経営危機状況のレベルとは、どの様な取り組みが可能かによって、そのレベルが決まってくると思います。
経営改善により再生が可能かどうか、さらには事業の維持が可能かどうかという2つのポイントで、取り組みの方向性が決まりますので、それに合わせて経営危機度のレベル分けをすることになります。
取組の方向性としては、以下のような分け方になります。
① 経営改善により、現経営形態での事業再生が可能 (深刻度軽)
② 経営改善による再生の可能性はあるが、失敗する可能性もある (深刻度小)
・・・経営改善に取組むが、別形態での事業継続も準備する
③ 現経営形態での再生は難しいが、別形態で事業を維持できる可能性がある (深刻度中)
・・・経営改善は諦め、形態を変えて事業を維持する
④ 別形態でも、事業の維持は難しい (深刻度大)
・・・経営も事業も諦めることになります
上記の4パターンにレベル分けすることになるのですが、その経営危機の深刻度についてレベル分けは、以下の基準で判断することになります。
Ⅰ.収益性の状況
ア 営業利益が黒字
イ 改善により営業利益の黒字は可能
ウ 改善しても、営業利益の黒字化は難しい
Ⅱ.経営改善度の状況
ア 経営改善には取り組んでいない
イ 経営改善に取り組んでいるが、成果は得られていない
ウ 経営改善に取り組み、経費の圧縮などを十分に実施している
Ⅲ.資金繰りの状況
ア 6か月以降も、資金繰りは確保できる
イ 3か月ほどは資金繰りが確保できる
ウ 有事の資金繰りにより、3か月ほどの資金繰り確保が可能
上記の収益性,経営改善度,資金繰りという3項目により、経営危機の深刻度レベルを算定します。
そして、その算定した結果により、経営改善や事業の継続の可能性を判断し、取り組みの方向性を選定することになり、表にまとめると以下の様になります。
収益性 経営改善度 資金繰り
① 経営改善に取組む ア ア ,イ ア
② 経営改善と別形態の準備 イ ア ,イ ア ,イ
③ 別形態で事業継続 イ イ ,ウ ア,イ,ウ
④ 会社も事業も諦める ウ ウ ウ
たとえば、収益性として営業利益が黒字で、経営改善には未だ取り組んでおらず、資金繰りは6か月以上確保できている状況ならば、無条件で経営改善に取組み、再生を目指すべきでしょう。

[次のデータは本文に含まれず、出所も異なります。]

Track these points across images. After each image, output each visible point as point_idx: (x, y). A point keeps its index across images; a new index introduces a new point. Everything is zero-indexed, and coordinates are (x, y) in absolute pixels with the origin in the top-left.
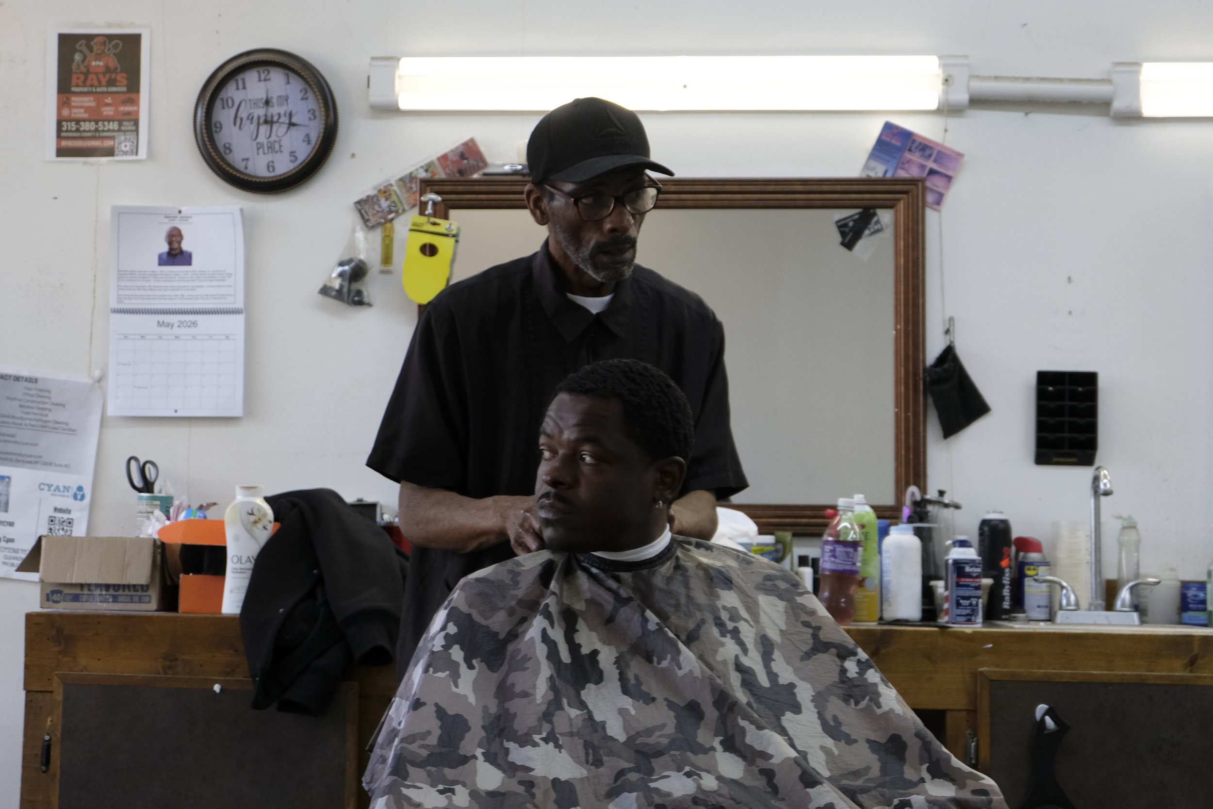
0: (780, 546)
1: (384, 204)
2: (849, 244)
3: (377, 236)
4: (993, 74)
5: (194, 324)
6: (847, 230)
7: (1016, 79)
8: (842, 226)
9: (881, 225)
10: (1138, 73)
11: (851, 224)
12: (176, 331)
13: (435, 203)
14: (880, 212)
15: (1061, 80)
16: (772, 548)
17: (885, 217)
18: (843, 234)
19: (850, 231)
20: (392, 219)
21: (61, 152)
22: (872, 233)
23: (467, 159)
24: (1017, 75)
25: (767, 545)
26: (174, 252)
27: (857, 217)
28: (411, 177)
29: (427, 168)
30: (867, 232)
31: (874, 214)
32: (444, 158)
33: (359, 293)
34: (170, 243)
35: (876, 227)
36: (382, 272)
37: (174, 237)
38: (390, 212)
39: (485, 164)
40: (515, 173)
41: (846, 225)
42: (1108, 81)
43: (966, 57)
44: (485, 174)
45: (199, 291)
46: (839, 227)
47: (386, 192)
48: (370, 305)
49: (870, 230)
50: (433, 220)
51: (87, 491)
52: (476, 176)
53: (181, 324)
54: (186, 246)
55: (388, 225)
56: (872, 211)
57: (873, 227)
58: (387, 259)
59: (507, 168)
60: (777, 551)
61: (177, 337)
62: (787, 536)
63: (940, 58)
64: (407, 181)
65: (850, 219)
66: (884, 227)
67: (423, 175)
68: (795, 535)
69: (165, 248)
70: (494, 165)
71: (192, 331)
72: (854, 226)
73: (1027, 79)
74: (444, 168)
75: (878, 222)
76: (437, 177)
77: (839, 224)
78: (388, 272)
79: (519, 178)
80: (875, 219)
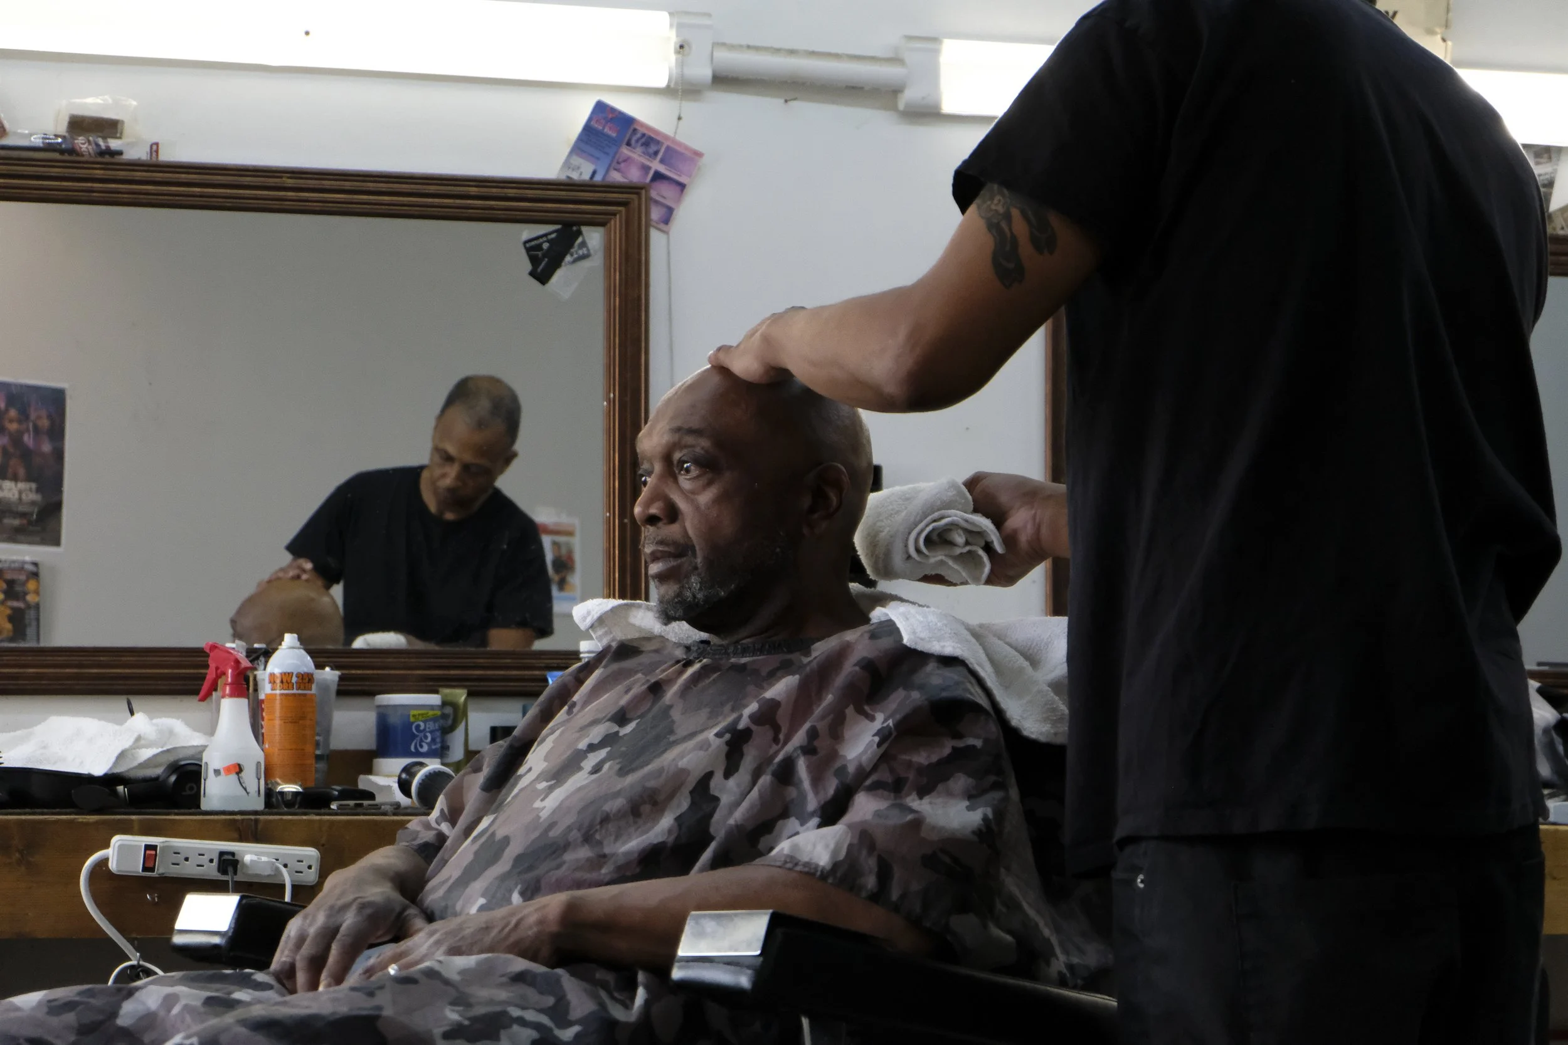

もしも、収益性として赤字だが、今後、経営改善に取組むことにより黒字確保の可能性があり、資金繰りも3か月ほど確保できる状況ならば、経営改善に取組むことにより再生を目指しながら、万が一のことも考え、別形態で事業の維持を図る準備も進めるべきでしょう。
さらに、既に経営改善に取り組み、経費の圧縮など十分に実施しているが、営業利益の黒字化は難しく、有事の無茶な資金繰りをしても、3か月も資金繰りが確保できないような状況であれば、経営の継続は当然の事、事業の維持も諦めるべきだということになります。
この様に、レベル分けの表で、収益性,経営改善度,資金繰りの基準を当てはめることにより、取り組みの方向性が判断できることになります。
以上が、経営危機状況のレベル(深刻度)による、取り組みの判断基準になります。
当然、その他の状況などにより判断が変わる場合もありますし、ある程度の誤差は当然に発生しますが、大きな方向性としてはこの基準で適合するのではないでしょうか。
あくまでも、私の判断方法ですので、目途としてご理解いただければと思います。